A good magnifying lamp can be an apple of its user’s eye. But what makes a good lamp and what should you consider before choosing one, so that it can really serve you in your everyday life? Read our latest article to find out!
Although they are not a basic equipments in beauty salons, almost every has at least one magnifying lamp. There are versions with small lens diameters, square lenses, conventional or LED illumination, but also models with circular or double-sided illumination. The choice is wide and you need to be careful to find the one that best suits your workflow.
Conventional fluorescent or LED?
As technology evolves, perhaps one of the most important questions is whether to opt for the older circular tube lighting or the newer LED lighting. It is not an easy question to answer, as both types have advantages and disadvantages. While circular tube technology is now fully mature, LED is still in its infancy. It is often the case that an LED light source will break down well within the lifetime of a lamp that is still a circular tube. When the promise is that it will last longer. However, the fact that the light sources provide flicker-free light, which does not tire the eyes during long working days, is undoubtedly a huge advantage and a point in favour of LED technology. If price is important, circular tube magnifying lamps are still significantly cheaper. However, if you're investing in the technology of the future, LED versions are the winners at a slightly higher price.
Cold or warm light lamp?
With the rise of LED lighting, the issue of colour temperature and the use of fixed or even adjustable colour temperature lamps is becoming more and more common. Warm is recognised by its more yellowish light, cold by its bluish light, and ranges from 2000 to 5500 kelvin. What is best for the job is decided by what we are doing. If we're doing a simple facial treatment or, say, building a lash extensions, a warmer light is better for our own comfort and that of our guests. But if you're working with colour - make-up, for example - and colour recognition and accurate colouring is a priority, then cooler light is more useful. This is the closest to the daytime (not morning and evening) colour temperature of sunlight.
Smaller magnification or larger dioptre?
The answer is simple. Whatever we think is best for the job at hand. In other words, how magnified we want to see what we are doing. Of course, for most jobs, a standard 3 diopter magnification is sufficient, as it provides plenty of magnification. But if you're working as an eyelash technician, for example, or if you're doing precision work outside the beauty industry, then 5-6 diopter versions are a good choice. They can magnify the area underneath them five or six times, making even the smallest details visible.

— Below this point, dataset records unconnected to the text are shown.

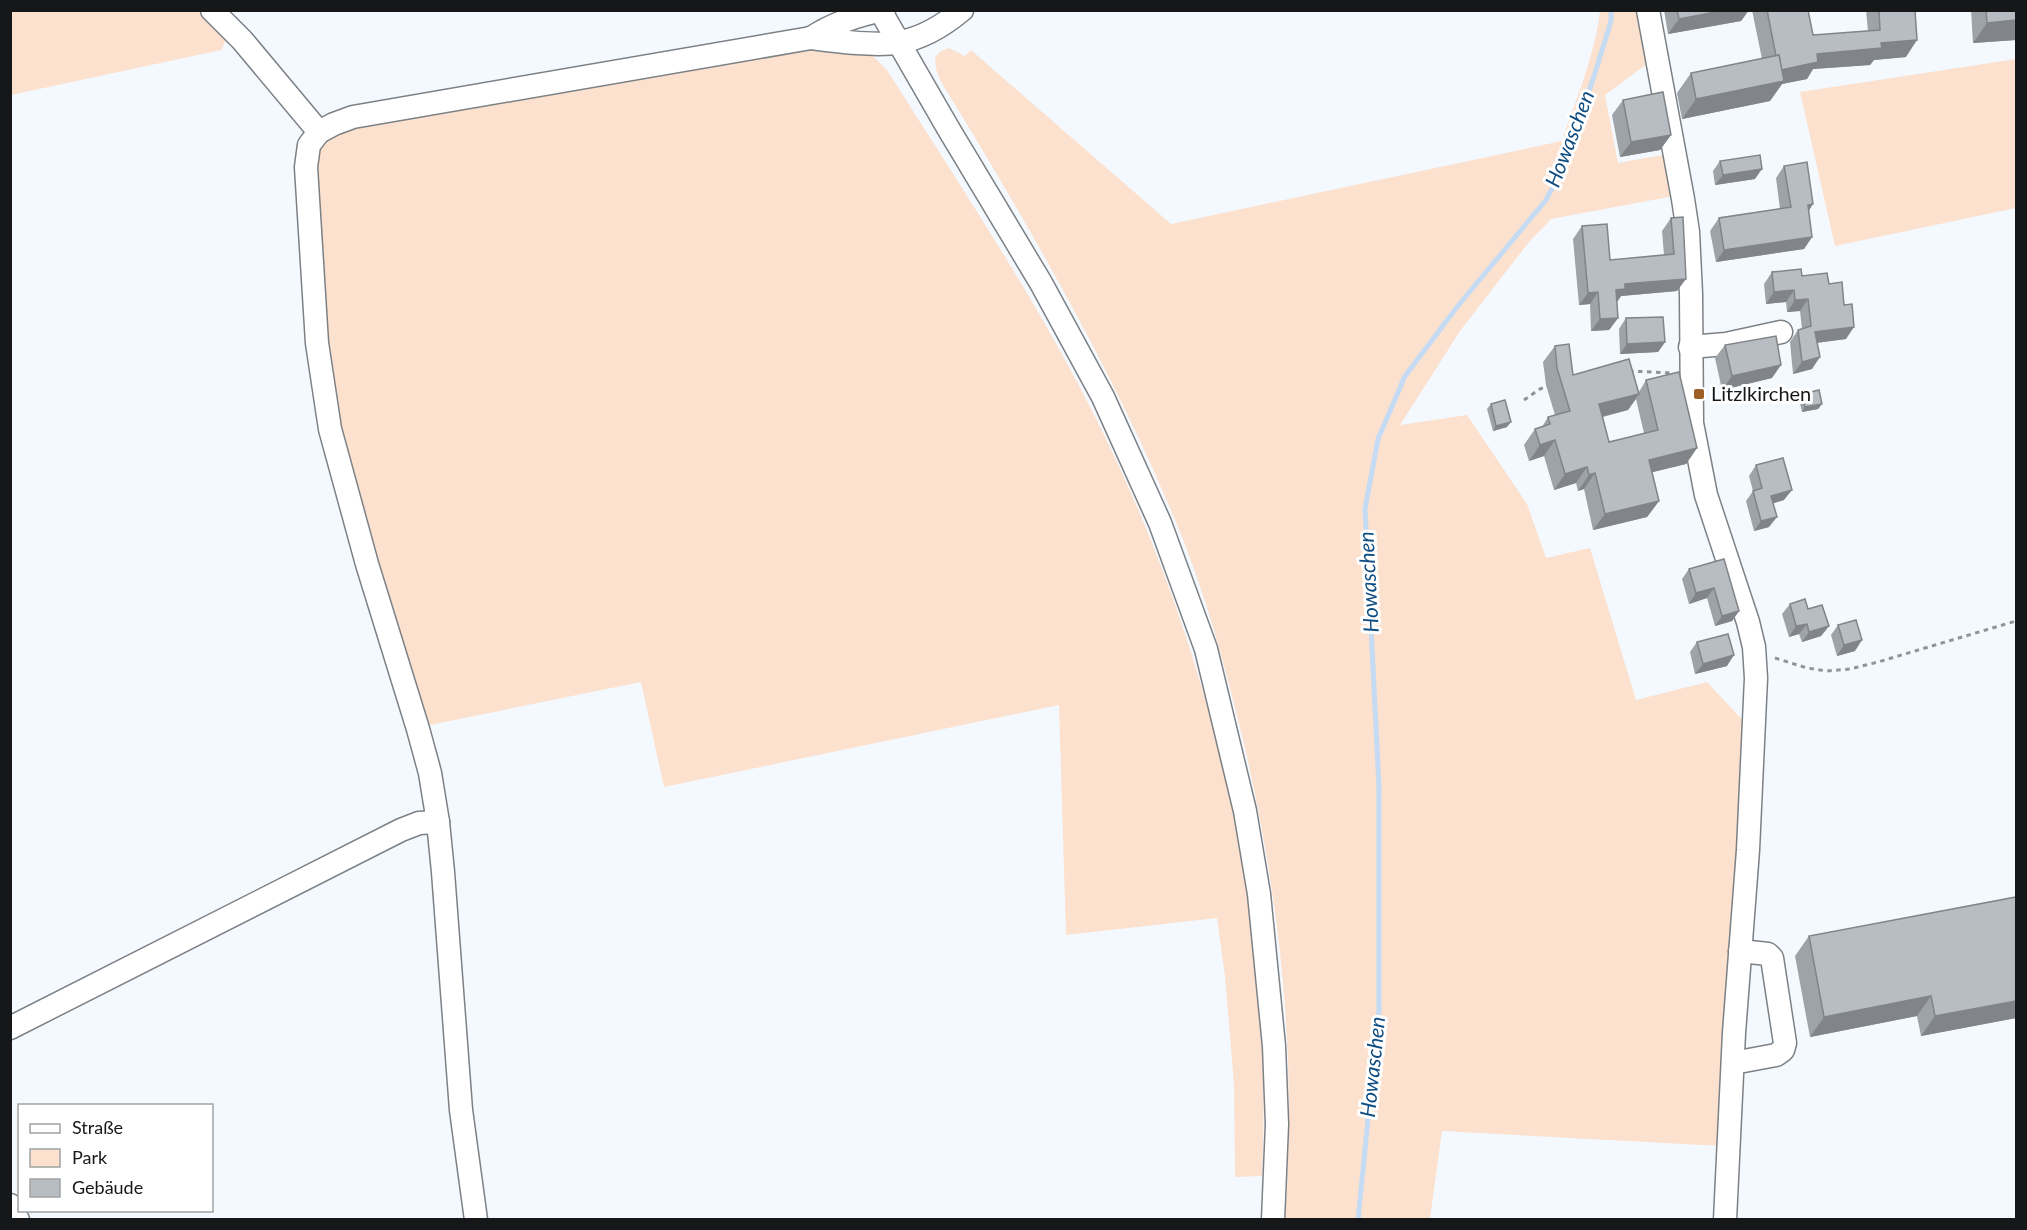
<svg xmlns="http://www.w3.org/2000/svg" width="2027" height="1230" font-family="Lato,sans-serif">
<style>
.green{fill:#fbe1ce}
.lines{fill:none;stroke-linecap:round;stroke-linejoin:round}
.stream{stroke:#c5dbf3;stroke-width:5}
.minor-casing{stroke:#7c8186;stroke-width:25}
.path{stroke:#909498;stroke-width:3;stroke-dasharray:4.5 4.5;stroke-linecap:butt}
.minor{stroke:#fff;stroke-width:22}
.wall{fill:#9ea3a8;fill-rule:evenodd}
.shaded-wall{fill:#818488}
.building{fill:#b8bdc3;stroke:#818488;stroke-width:1.5}
.poi-dot{fill:#9e5f27;stroke:#fff;stroke-width:2}
.labels{text-anchor:middle;stroke-width:6;stroke-linejoin:round;paint-order:stroke}
.poi-label{font-size:20px;fill:#151719;stroke:#fff;text-anchor:start}
.water-label{font-size:21px;font-style:italic;fill:#0e4c81;stroke:#fff}
</style>
<rect width="100%" height="100%" fill="#f4f9ff"/>
<g class="green">
<polygon points="10,11 200,11 228,37 221,50 11,95"/>
<path d="M1600 11H1637L1647 64 1605 95 1618 163 1668 154 1674 196 1551 219 1529 242 1460 331 1400 425 1467 415 1527 504 1546 558 1590 548 1636 700 1707 682 1749 727 1721 1146 1442 1131 1430 1219H1285C1297 1057 1281 906 1245 748 1226 669 1205 590 1173 515 1110 365 1025 219 940 80L936 69 935 57 941 51 949 48 965 56 971 50 1171 224 1562 141C1576 99 1595 55 1600 11Z"/>
<path d="M814 50 855 51 873 56 887 70C968 198 1053 324 1117 462 1220 683 1273 932 1262 1176L1235 1177 1234 1085 1225 976 1217 918 1066 935 1059 705 664 787 641 682 425 726 337 432 324 341 316 150 326 138 339 130 745 59Z"/>
<polygon points="2016,59 2016,208 1835,246 1800,92"/>
</g>
<g class="lines">
<polyline class="stream" points="1358,1220 1379,1009 1379,786 1365,509 1378,439 1405,376 1457,307 1546,200 1564,166 1595,73 1611,21 1611,10"/>
<defs>
<g id="minor">
<polyline points="212,10 242,40 319,132"/>
<polyline points="880,10 948,128 1041,283 1103,397 1160,523 1206,649 1245,811 1259,894 1274,1046 1277,1124 1273,1220"/>
<polyline points="1648,10 1683,199 1688,232 1691,294 1692,423 1706,495 1748,622 1754,647 1756,678 1748,850 1734,1033 1725,1220"/>
<path d="M811 38C834 23 857 15 884 10"/>
<polyline points="1690,347 1726,344 1781,332"/>
<polyline points="10,1028 401,830 419,823 438,822"/>
<polyline points="1733,1063 1776,1055 1783,1050 1785,1043 1772,958 1768,954 1740,951"/>
<polyline points="10,1205 18,1220"/>
<path d="M476 1220 461 1110 443 872 438 822 430 773 418 729 367 564 330 429 317 343 306 167 309 145 319 132 334 124 353 117 811 38C834 41 878 47 900 42 923 38 944 25 962 10"/>
</g>
</defs>
<use href="#minor" class="minor-casing"/>
<g class="path">
<polyline points="1629,371 1673,373"/>
<polyline points="1524,400 1540,389 1550,385"/>
<polyline points="1775,658 1807,668 1827,671 1850,669 1878,662 2016,621"/>
</g>
<use href="#minor" class="minor"/>
</g>
<g class="wall">
<polygon points="1664,10 1749,10 1741,21 1668,34"/>
<polygon points="1752,10 1808,10 1813,35 1868,31 1866,10 1915,10 1906,57 1874,60 1870,65 1813,69 1807,79 1782,84 1770,101 1682,119 1677,93 1691,73 1762,59"/>
<polygon points="1971,10 2016,10 2016,40 1973,43"/>
<polygon points="1623,100 1671,135 1660,150 1620,157 1612,115"/>
<polygon points="1720,161 1755,179 1715,185 1713,171"/>
<polygon points="1784,166 1809,211 1812,237 1804,249 1716,262 1710,231 1719,218 1780,209 1776,178"/>
<polygon points="1671,218 1677,291 1621,296 1617,302 1618,318 1609,330 1591,331 1590,304 1579,305 1573,239 1582,226 1610,260 1664,255 1662,231"/>
<polygon points="1772,272 1802,276 1829,284 1846,339 1817,343 1812,369 1793,374 1790,342 1798,330 1802,329 1800,311 1787,312 1786,302 1766,304 1764,284"/>
<polygon points="1626,318 1665,342 1658,352 1620,354 1619,329"/>
<polygon points="1725,345 1772,378 1722,390 1715,358"/>
<path d="M1555 346 1573 375 1639 392 1646 380 1697 448 1686 464 1652 472 1659 501 1647 517 1593 530 1584 489 1578 491 1576 483 1554 490 1544 456 1529 461 1524 445 1535 429 1542 427 1548 417 1555 415 1546 385 1543 362ZM1636 399 1644 433 1609 442 1603 417 1628 410Z"/>
<polygon points="1802,394 1822,404 1818,409 1802,412 1799,399"/>
<polygon points="1491,404 1507,427 1493,431 1487,409"/>
<polygon points="1756,465 1784,500 1773,503 1769,527 1754,531 1746,501 1753,491 1749,476"/>
<polygon points="1724,559 1739,611 1732,621 1715,626 1707,598 1689,604 1682,579 1689,569"/>
<polygon points="1790,604 1808,609 1829,626 1821,636 1802,642 1799,634 1789,637 1782,614"/>
<polygon points="1838,625 1855,651 1837,656 1831,635"/>
<polygon points="1697,642 1727,666 1695,674 1690,652"/>
<polygon points="2016,897 2016,1018 1921,1036 1917,1016 1810,1037 1795,956 1809,936"/>
</g>
<g class="shaded-wall">
<polygon points="1726,10 1749,10 1741,21 1668,34 1679,19"/>
<polygon points="2016,20 2016,40 1973,43 1987,23"/>
<polygon points="1917,40 1906,57 1874,60 1870,65 1813,69 1807,79 1782,84 1770,101 1682,119 1696,99 1779,71 1817,54 1881,43"/>
<polygon points="1671,135 1660,150 1620,157 1631,142"/>
<polygon points="1762,169 1755,179 1715,185 1723,175"/>
<polygon points="1813,204 1805,217 1808,205"/>
<polygon points="1812,237 1804,249 1716,262 1724,250"/>
<polygon points="1686,279 1677,291 1621,296 1617,302 1616,290 1625,284"/>
<polygon points="1794,290 1786,302 1766,304 1774,292"/>
<polygon points="1598,292 1590,304 1579,305 1588,293"/>
<polygon points="1808,299 1800,311 1787,312 1795,300"/>
<polygon points="1618,318 1609,330 1591,331 1600,319"/>
<polygon points="1854,327 1846,339 1806,344 1815,332"/>
<polygon points="1665,342 1658,352 1620,354 1627,344"/>
<polygon points="1820,357 1812,369 1793,374 1802,362"/>
<polygon points="1781,365 1772,378 1722,390 1732,376"/>
<polygon points="1639,394 1628,410 1588,420 1599,404"/>
<polygon points="1822,404 1818,409 1802,412 1805,407"/>
<polygon points="1511,422 1507,427 1493,431 1496,426"/>
<polygon points="1555,440 1544,456 1529,461 1540,445"/>
<polygon points="1697,448 1686,464 1637,476 1649,460"/>
<polygon points="1587,467 1576,483 1554,490 1565,474"/>
<polygon points="1595,473 1584,489 1578,491 1589,475"/>
<polygon points="1792,490 1784,500 1764,506 1771,496"/>
<polygon points="1659,501 1647,517 1593,530 1605,514"/>
<polygon points="1777,517 1769,527 1754,531 1761,521"/>
<polygon points="1714,588 1707,598 1689,604 1696,593"/>
<polygon points="1739,611 1732,621 1715,626 1722,616"/>
<polygon points="1807,624 1799,634 1789,637 1796,626"/>
<polygon points="1829,626 1821,636 1802,642 1809,632"/>
<polygon points="1862,640 1855,651 1837,656 1844,645"/>
<polygon points="1734,655 1727,666 1695,674 1703,664"/>
<polygon points="1931,996 1917,1016 1810,1037 1824,1017"/>
<polygon points="2016,1001 2016,1018 1921,1036 1935,1016"/>
</g>
<g class="building">
<polygon points="1677,10 1726,10 1679,19"/>
<polygon points="1767,10 1808,10 1813,35 1880,30 1879,10 1915,10 1917,40 1881,43 1882,48 1817,54 1818,62 1781,70 1779,55 1776,56"/>
<polygon points="1986,10 2016,10 2016,20 1987,23"/>
<polygon points="1779,55 1784,81 1696,99 1691,73"/>
<polygon points="1663,92 1671,135 1631,142 1623,100"/>
<polygon points="1760,155 1762,169 1723,175 1720,161"/>
<polygon points="1807,162 1813,204 1808,205 1812,237 1724,250 1719,218 1791,207 1784,166"/>
<polygon points="1683,217 1686,279 1625,284 1625,289 1616,290 1618,318 1600,319 1598,292 1588,293 1582,226 1607,224 1610,260 1674,254 1671,218"/>
<polygon points="1801,269 1802,276 1827,273 1829,284 1842,282 1844,305 1852,304 1854,327 1815,332 1820,357 1802,362 1798,330 1811,326 1808,299 1795,300 1794,290 1774,292 1772,272"/>
<polygon points="1663,317 1665,342 1627,344 1626,318"/>
<polygon points="1776,336 1781,365 1732,376 1725,345"/>
<polygon points="1569,344 1573,375 1629,359 1639,394 1599,404 1609,442 1658,430 1646,380 1679,372 1697,448 1649,460 1659,501 1605,514 1595,473 1589,475 1587,467 1565,474 1555,440 1540,445 1535,429 1550,424 1548,417 1570,411 1557,368 1555,346"/>
<polygon points="1819,390 1822,404 1805,407 1802,394"/>
<polygon points="1505,400 1511,422 1496,426 1491,404"/>
<polygon points="1783,458 1792,490 1771,496 1777,517 1761,521 1753,491 1762,488 1756,465"/>
<polygon points="1724,559 1739,611 1722,616 1714,588 1696,593 1689,569"/>
<polygon points="1805,599 1808,609 1822,605 1829,626 1809,632 1807,624 1796,626 1790,604"/>
<polygon points="1856,620 1862,640 1844,645 1838,625"/>
<polygon points="1728,634 1734,655 1703,664 1697,642"/>
<polygon points="2016,897 2016,1001 1935,1016 1931,996 1824,1017 1809,936"/>
</g>
<rect class="poi-dot" x="1693" y="388" width="12" height="12" rx="3"/>
<g class="labels">
<g class="poi-label">
<text x="1711" y="401">Litzlkirchen</text>
</g>
<g class="water-label">
<text transform="translate(1570 139) rotate(-69)" y="7">Howaschen</text>
<text transform="translate(1369 582) rotate(-93)" y="7">Howaschen</text>
<text transform="translate(1373 1067) rotate(-84)" y="7">Howaschen</text>
</g>
</g>
<rect width="2027" height="1230" fill="none" stroke="#151719" stroke-width="24"/>
<rect x="18" y="1104" width="195" height="108" fill="#ffffff" stroke="#a1a2a3" stroke-width="1.5"/>
<rect x="30" y="1124" width="30" height="9" fill="#ffffff" stroke="#a1a2a3" stroke-width="1.5"/>
<text x="72" y="1134" font-size="18" fill="#151719">Straße</text>
<rect x="30" y="1149" width="30" height="18" fill="#fbe1ce" stroke="#a1a2a3" stroke-width="1.5"/>
<text x="72" y="1164" font-size="18" fill="#151719">Park</text>
<rect x="30" y="1179" width="30" height="18" fill="#b8bdc3" stroke="#a1a2a3" stroke-width="1.5"/>
<text x="72" y="1194" font-size="18" fill="#151719">Gebäude</text>
</svg>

Should I choose circular or double-sided lighting?
Today, there is a wide range of small, medium, large circular or square lamps with magnifying lenses. The circular versions are always equipped with circular light sources, while their angular counterparts are mostly equipped with illumination on both sides of the lens. There are advantages to both. While the circular types provide uniform illumination from all directions, their double-sided counterparts provide a shadow-free working area.
Spring-loaded or hydraulically operated?
Anyone who has ever used a magnifying lamp knows how annoying it can be when it falls on your head because of the inferior mechanics of moving the lampshade. This happened much more often than you might think with the early spring-loaded versions. As the years went by and the springs weakened, it became completely impossible to fix the desired position, and you could always hit the person under the magnifying glass on the head. Nowadays, spring-loaded lamps are not very common on the market. They have been replaced by internal hydraulic versions, which are more comfortable and safer to use. They are also more stable in maintaining the selected position. If you do find an obsolete spring-loaded one when you are shopping, avoid them if possible.